Keluar dari AdamAir, Bhakti Dinilai Tak Bertanggung Jawab

- detikFinance
Jumat, 14 Mar 2008 14:56 WIB
Jakarta - PT Bhakti Investama Tbk dituding tidak bertanggung jawab dengan memutuskan secara sepihak keterlibatannya di PT Adam SkyConnection Airlines (AdamAir).

Harry Tanoe pemilik Global Transport Service (GTS) sendiri sudah mengumumkan secara sepihak keluar dari AdamAir. Harry Tanoe, pemilik Bhakti Investama menguasai AdamAir melalui GTS.

"Bhakti Investama itu kan perusahaan besar ya, saya menilai mereka melakukan tindakan yang tidak bertanggung jawab, bagaimana pun juga saya ada 3.000 karyawan yang bergantung ke AdamAir. Itu semua harus dilepas dengan baik dong bukan dilepas begitu saja," kata Adam Aditya, Dirut Adam Air dari perwakilan keluarga Suherman dan Sandra Ang ketika diubungi wartawan melalui telepon, Jumat (14/3/2008).

SCROLL TO CONTINUE WITH CONTENT

Aditya menilai pihak Bhakti membuat alasan yang mengada-ada untuk keluar dari Adam Air. Aditya juga menyangsikan alasan masalah keselamatan yang dilontarkan oleh kubu Harry Tanoe.

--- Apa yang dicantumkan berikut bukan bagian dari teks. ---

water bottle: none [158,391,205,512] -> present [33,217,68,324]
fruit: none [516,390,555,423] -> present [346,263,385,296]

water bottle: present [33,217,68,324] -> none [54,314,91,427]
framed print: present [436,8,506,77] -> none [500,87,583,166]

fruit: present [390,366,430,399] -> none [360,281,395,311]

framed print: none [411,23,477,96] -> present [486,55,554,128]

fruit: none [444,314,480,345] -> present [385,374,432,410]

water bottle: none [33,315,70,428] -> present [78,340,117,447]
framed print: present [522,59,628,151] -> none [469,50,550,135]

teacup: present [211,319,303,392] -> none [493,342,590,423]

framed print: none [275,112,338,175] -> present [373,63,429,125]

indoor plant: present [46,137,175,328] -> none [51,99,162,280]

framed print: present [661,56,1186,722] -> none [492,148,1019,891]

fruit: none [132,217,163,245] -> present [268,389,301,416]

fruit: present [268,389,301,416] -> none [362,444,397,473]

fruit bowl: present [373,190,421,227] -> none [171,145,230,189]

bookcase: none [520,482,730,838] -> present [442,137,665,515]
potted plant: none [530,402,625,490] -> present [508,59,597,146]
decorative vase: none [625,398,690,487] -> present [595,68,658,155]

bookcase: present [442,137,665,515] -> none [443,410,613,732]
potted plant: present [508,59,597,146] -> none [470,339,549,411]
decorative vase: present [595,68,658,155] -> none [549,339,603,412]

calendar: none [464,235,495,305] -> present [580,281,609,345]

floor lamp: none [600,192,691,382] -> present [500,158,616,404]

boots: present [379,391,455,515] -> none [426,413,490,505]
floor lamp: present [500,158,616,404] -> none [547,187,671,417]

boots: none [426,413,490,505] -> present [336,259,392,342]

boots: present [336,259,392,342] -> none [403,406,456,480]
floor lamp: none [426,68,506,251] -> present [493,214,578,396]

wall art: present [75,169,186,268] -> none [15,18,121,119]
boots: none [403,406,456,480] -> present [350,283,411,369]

"Pihak mereka kan ada dalam manajemen, apa yang dimaksud transparansi oleh mereka itu? Ada institusi dephub yang mengatakan maskapai itu selamat atau tidak. Wong dari dephub tidak nyata-nyata menyatakan seperti itu. Itu tindakan yang mengada-ada melepas tangung jawab mereka kepada penumpang kita," katanya.

Sebelumnya Direktur Global Transport Service yang juga VP Director Adam Air, Gustiono Kustianto mengatakan pihaknya keluar karena AdamAir tidak punya good corporate governance (GCG) yang baik.